Deanna Turner trained at the prestigious Le Cordon Bleu College of Culinary Arts in San Francisco, and worked at a chef at the upscale Broadmoor Hotel in Colorado Springs before deciding that there were people who needed her culinary artistry more. The 57-year-old Turner, known as Mama Dee to the many who love her, runs the kitchen at the Comitis Crisis Center in Aurora, Colo., serving homeless veterans, runaway teens, and others living in poverty, providing shelter for them in a barracks once used by Fitzsimmons Army Hospital.

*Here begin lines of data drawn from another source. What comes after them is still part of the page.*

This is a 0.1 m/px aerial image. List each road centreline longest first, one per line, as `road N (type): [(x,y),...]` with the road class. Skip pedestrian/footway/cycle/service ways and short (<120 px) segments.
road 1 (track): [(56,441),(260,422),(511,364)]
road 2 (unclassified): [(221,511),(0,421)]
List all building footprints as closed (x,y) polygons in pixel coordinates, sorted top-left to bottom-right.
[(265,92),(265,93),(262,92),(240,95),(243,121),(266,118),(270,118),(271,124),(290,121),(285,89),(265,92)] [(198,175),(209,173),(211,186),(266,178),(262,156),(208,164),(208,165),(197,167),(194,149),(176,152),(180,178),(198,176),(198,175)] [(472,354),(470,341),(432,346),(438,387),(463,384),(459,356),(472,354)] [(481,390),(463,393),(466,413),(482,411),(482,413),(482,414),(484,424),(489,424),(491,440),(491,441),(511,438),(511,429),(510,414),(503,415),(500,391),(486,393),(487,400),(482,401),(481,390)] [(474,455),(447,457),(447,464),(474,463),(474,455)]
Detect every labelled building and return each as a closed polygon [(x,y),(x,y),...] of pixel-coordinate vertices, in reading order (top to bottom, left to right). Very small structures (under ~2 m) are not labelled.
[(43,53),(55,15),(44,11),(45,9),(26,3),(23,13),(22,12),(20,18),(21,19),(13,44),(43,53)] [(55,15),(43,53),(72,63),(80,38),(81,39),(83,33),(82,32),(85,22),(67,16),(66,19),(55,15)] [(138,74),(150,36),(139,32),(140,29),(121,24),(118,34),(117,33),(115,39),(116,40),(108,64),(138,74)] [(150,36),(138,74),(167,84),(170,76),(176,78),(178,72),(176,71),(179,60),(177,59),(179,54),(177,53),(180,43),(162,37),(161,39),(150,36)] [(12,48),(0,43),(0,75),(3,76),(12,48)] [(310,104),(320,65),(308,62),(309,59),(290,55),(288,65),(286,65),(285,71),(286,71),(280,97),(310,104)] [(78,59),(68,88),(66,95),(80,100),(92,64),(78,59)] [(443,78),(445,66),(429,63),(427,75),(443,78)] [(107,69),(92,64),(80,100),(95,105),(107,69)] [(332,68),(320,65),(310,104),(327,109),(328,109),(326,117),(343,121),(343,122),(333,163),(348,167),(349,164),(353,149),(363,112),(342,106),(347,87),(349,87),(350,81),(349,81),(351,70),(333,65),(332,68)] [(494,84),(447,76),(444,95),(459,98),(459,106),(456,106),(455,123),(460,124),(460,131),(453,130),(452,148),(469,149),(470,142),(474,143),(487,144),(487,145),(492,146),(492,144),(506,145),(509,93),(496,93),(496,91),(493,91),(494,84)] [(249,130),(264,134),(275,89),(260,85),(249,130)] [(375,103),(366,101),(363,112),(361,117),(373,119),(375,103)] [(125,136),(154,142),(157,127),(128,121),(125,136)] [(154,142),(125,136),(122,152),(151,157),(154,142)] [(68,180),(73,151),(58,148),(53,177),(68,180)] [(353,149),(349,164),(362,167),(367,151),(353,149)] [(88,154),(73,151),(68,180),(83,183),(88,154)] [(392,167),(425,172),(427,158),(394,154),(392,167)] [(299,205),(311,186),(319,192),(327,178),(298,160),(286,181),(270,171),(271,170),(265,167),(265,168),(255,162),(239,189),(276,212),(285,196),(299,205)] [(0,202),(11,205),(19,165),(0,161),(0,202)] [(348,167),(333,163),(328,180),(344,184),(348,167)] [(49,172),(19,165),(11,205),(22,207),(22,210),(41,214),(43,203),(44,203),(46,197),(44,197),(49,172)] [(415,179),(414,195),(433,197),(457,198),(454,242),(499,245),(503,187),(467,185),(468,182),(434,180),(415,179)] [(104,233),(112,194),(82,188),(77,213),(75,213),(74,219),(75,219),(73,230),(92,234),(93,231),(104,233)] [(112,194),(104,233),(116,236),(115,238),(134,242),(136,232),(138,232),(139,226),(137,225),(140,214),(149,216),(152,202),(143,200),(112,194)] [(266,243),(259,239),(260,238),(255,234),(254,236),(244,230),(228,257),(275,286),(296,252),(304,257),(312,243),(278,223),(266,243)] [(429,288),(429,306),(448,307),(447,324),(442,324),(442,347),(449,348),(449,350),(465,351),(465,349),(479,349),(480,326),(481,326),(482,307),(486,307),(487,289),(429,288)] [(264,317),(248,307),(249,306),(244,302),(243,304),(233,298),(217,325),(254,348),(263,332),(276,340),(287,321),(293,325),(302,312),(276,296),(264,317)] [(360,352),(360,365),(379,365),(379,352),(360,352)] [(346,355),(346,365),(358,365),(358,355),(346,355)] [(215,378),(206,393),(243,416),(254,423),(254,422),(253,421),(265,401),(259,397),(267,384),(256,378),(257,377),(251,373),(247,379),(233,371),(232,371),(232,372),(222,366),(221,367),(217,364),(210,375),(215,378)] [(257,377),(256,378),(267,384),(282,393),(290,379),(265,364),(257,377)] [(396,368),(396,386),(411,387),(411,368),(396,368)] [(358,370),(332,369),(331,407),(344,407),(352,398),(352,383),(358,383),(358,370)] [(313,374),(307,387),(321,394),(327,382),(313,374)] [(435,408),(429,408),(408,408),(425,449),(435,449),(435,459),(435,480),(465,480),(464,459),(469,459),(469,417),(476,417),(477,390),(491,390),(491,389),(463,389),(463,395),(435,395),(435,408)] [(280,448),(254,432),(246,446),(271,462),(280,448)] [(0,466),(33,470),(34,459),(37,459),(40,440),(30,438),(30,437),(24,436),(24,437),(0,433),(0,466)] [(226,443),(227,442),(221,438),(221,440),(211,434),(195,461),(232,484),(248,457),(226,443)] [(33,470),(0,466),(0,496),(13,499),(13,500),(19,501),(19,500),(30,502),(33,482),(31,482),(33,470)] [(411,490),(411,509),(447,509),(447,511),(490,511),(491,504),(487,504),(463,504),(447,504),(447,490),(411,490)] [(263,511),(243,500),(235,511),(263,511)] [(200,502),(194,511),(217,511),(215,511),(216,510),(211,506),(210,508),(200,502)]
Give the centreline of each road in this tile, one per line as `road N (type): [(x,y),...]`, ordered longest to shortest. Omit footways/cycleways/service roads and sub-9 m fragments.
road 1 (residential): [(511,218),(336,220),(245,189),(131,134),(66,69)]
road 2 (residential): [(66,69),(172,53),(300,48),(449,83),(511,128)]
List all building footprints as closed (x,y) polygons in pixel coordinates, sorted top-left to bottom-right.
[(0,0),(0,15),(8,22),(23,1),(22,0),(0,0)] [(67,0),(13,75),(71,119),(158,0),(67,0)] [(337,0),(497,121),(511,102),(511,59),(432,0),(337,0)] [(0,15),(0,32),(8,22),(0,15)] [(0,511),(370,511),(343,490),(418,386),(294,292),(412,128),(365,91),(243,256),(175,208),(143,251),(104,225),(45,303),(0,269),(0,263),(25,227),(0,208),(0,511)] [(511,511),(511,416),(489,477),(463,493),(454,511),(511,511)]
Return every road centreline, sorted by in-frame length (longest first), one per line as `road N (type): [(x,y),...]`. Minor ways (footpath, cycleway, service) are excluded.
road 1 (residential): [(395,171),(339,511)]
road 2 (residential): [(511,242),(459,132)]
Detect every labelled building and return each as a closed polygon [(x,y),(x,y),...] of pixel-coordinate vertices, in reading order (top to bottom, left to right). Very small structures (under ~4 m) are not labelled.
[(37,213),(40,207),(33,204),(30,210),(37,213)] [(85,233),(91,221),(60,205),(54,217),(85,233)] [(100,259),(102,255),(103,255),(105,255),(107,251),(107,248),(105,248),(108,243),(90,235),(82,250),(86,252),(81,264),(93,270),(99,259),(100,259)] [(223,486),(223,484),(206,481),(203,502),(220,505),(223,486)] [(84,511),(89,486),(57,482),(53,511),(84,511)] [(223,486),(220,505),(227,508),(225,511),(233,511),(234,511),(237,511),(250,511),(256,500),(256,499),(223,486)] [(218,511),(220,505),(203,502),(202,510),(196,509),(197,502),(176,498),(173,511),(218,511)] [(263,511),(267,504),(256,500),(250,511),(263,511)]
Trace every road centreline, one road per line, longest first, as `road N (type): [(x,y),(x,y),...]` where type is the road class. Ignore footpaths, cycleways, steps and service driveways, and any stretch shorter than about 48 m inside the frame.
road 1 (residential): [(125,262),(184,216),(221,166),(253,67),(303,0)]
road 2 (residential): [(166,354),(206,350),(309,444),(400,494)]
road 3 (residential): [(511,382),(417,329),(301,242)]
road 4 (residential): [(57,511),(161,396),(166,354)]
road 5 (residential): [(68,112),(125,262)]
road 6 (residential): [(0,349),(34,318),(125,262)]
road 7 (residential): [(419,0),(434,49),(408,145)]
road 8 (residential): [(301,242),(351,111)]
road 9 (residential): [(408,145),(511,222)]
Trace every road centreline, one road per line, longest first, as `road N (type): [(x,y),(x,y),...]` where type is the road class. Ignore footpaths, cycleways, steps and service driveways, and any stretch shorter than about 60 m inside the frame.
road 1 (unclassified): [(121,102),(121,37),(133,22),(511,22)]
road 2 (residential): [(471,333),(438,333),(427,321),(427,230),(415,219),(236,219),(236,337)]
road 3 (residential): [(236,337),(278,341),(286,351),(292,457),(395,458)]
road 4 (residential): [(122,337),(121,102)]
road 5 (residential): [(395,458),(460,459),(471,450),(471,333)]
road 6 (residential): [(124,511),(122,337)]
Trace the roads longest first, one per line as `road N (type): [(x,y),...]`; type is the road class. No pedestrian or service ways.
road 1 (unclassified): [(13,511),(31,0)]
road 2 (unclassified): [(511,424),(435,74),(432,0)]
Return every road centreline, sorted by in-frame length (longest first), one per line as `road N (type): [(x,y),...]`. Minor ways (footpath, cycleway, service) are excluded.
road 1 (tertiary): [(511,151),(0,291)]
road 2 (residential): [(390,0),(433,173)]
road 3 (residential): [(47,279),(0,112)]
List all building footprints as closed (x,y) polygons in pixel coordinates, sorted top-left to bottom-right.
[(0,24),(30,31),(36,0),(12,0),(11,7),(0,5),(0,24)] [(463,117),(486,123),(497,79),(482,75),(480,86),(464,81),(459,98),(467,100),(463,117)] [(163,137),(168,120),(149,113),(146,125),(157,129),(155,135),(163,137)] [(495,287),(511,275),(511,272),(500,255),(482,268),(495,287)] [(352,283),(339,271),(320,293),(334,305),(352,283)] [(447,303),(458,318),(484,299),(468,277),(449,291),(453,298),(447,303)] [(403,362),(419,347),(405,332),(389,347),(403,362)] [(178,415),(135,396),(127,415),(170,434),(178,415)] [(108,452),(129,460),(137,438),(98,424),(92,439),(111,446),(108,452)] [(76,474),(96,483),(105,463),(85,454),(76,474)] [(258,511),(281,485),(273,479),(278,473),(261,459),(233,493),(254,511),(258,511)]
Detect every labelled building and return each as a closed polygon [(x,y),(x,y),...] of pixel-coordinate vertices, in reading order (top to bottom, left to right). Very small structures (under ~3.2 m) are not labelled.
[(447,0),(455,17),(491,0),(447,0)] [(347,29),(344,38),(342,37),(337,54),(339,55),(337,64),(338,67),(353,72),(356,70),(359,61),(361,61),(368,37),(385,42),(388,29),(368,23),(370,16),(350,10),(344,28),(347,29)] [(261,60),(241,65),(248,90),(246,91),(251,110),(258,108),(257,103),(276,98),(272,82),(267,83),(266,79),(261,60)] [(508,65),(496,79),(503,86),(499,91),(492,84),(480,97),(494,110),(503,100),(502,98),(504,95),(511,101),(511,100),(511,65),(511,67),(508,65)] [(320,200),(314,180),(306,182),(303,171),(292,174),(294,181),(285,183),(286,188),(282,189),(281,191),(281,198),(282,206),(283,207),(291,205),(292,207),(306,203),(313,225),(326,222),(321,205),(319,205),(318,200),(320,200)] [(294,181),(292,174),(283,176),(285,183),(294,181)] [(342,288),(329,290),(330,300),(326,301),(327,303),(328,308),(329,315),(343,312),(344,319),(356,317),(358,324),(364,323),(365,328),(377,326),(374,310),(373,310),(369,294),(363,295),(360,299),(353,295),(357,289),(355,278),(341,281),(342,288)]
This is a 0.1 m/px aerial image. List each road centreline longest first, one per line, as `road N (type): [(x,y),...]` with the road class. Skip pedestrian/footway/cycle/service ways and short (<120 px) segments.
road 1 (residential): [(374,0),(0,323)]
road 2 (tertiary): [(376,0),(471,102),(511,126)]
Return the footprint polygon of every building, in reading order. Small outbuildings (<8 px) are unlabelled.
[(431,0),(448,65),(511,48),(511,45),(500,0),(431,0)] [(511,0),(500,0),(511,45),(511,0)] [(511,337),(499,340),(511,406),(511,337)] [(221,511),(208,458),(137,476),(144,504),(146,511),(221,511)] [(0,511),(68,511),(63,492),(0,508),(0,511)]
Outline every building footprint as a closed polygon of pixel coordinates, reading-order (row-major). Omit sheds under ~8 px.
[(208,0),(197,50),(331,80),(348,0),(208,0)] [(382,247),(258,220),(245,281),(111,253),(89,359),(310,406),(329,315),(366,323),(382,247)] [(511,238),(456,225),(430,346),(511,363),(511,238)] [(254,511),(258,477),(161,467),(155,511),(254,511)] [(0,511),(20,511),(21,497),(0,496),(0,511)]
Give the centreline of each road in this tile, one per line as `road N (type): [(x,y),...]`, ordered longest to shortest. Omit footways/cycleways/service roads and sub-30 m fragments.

Mama Dee marinates and seasons the food with the same care she took when she cooked for paying customers, and pays attention to the presentation of the food on the plate. She remembers the food preferences of each child she serves, making them feel special. “The minute you start to treat a kid like an institutional kid, they start to think of themselves as an institutional kid, and they start to act like an institutional kid,” James Gillespie, the development director of the crisis center told Joey Bunch of the Denver Post.
Mama Dee told Bunch, “Some of these people don’t get a meal for two or three days, so when they get here, I want to make sure it’s good. No matter what they’ve been through, when they get here they’re eating five-star. I can do that for them.” For her work, her town has honored her with the “Amazing Auroran” award.